[Opening Supplied records section]

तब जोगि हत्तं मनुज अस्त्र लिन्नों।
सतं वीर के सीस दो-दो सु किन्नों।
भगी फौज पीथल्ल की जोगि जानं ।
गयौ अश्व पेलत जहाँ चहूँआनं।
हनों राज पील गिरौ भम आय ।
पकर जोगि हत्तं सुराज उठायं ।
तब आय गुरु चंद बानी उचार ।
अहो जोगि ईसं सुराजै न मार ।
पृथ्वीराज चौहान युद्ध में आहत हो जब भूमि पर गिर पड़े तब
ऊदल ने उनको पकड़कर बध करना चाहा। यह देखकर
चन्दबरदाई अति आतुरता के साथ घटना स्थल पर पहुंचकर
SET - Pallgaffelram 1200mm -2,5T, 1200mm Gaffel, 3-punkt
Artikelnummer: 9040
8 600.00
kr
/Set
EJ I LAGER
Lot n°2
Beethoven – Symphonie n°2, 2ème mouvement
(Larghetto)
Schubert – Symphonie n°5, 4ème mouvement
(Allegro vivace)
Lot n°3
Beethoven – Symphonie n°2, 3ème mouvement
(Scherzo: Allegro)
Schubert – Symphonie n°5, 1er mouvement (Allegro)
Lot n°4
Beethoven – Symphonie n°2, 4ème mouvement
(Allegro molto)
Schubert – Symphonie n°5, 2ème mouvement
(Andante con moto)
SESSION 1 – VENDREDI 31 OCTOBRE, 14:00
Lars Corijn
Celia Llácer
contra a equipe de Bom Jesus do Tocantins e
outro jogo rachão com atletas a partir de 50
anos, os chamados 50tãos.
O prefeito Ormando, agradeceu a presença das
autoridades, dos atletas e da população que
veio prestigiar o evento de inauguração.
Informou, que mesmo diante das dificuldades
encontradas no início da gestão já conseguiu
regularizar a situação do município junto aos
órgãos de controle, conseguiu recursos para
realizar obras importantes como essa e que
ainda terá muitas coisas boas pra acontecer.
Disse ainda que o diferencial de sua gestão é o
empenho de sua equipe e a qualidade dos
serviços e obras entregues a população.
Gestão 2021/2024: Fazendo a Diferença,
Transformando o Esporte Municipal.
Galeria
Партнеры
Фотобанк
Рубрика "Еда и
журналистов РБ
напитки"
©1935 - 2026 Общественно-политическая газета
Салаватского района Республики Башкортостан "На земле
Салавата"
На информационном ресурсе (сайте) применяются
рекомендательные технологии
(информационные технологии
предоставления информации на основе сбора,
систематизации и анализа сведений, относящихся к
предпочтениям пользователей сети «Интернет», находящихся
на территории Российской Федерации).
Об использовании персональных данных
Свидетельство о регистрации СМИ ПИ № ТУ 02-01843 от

[Closing Supplied records section]

The task
Nothing above should be left out; write out every record exactly.

Answer
तब जोगि हत्तं मनुज अस्त्र लिन्नों।
सतं वीर के सीस दो-दो सु किन्नों।
भगी फौज पीथल्ल की जोगि जानं ।
गयौ अश्व पेलत जहाँ चहूँआनं।
हनों राज पील गिरौ भम आय ।
पकर जोगि हत्तं सुराज उठायं ।
तब आय गुरु चंद बानी उचार ।
अहो जोगि ईसं सुराजै न मार ।
पृथ्वीराज चौहान युद्ध में आहत हो जब भूमि पर गिर पड़े तब
ऊदल ने उनको पकड़कर बध करना चाहा। यह देखकर
चन्दबरदाई अति आतुरता के साथ घटना स्थल पर पहुंचकर
SET - Pallgaffelram 1200mm -2,5T, 1200mm Gaffel, 3-punkt
Artikelnummer: 9040
8 600.00
kr
/Set
EJ I LAGER
Lot n°2
Beethoven – Symphonie n°2, 2ème mouvement
(Larghetto)
Schubert – Symphonie n°5, 4ème mouvement
(Allegro vivace)
Lot n°3
Beethoven – Symphonie n°2, 3ème mouvement
(Scherzo: Allegro)
Schubert – Symphonie n°5, 1er mouvement (Allegro)
Lot n°4
Beethoven – Symphonie n°2, 4ème mouvement
(Allegro molto)
Schubert – Symphonie n°5, 2ème mouvement
(Andante con moto)
SESSION 1 – VENDREDI 31 OCTOBRE, 14:00
Lars Corijn
Celia Llácer
contra a equipe de Bom Jesus do Tocantins e
outro jogo rachão com atletas a partir de 50
anos, os chamados 50tãos.
O prefeito Ormando, agradeceu a presença das
autoridades, dos atletas e da população que
veio prestigiar o evento de inauguração.
Informou, que mesmo diante das dificuldades
encontradas no início da gestão já conseguiu
regularizar a situação do município junto aos
órgãos de controle, conseguiu recursos para
realizar obras importantes como essa e que
ainda terá muitas coisas boas pra acontecer.
Disse ainda que o diferencial de sua gestão é o
empenho de sua equipe e a qualidade dos
serviços e obras entregues a população.
Gestão 2021/2024: Fazendo a Diferença,
Transformando o Esporte Municipal.
Galeria
Партнеры
Фотобанк
Рубрика "Еда и
журналистов РБ
напитки"
©1935 - 2026 Общественно-политическая газета
Салаватского района Республики Башкортостан "На земле
Салавата"
На информационном ресурсе (сайте) применяются
рекомендательные технологии
(информационные технологии
предоставления информации на основе сбора,
систематизации и анализа сведений, относящихся к
предпочтениям пользователей сети «Интернет», находящихся
на территории Российской Федерации).
Об использовании персональных данных
Свидетельство о регистрации СМИ ПИ № ТУ 02-01843 от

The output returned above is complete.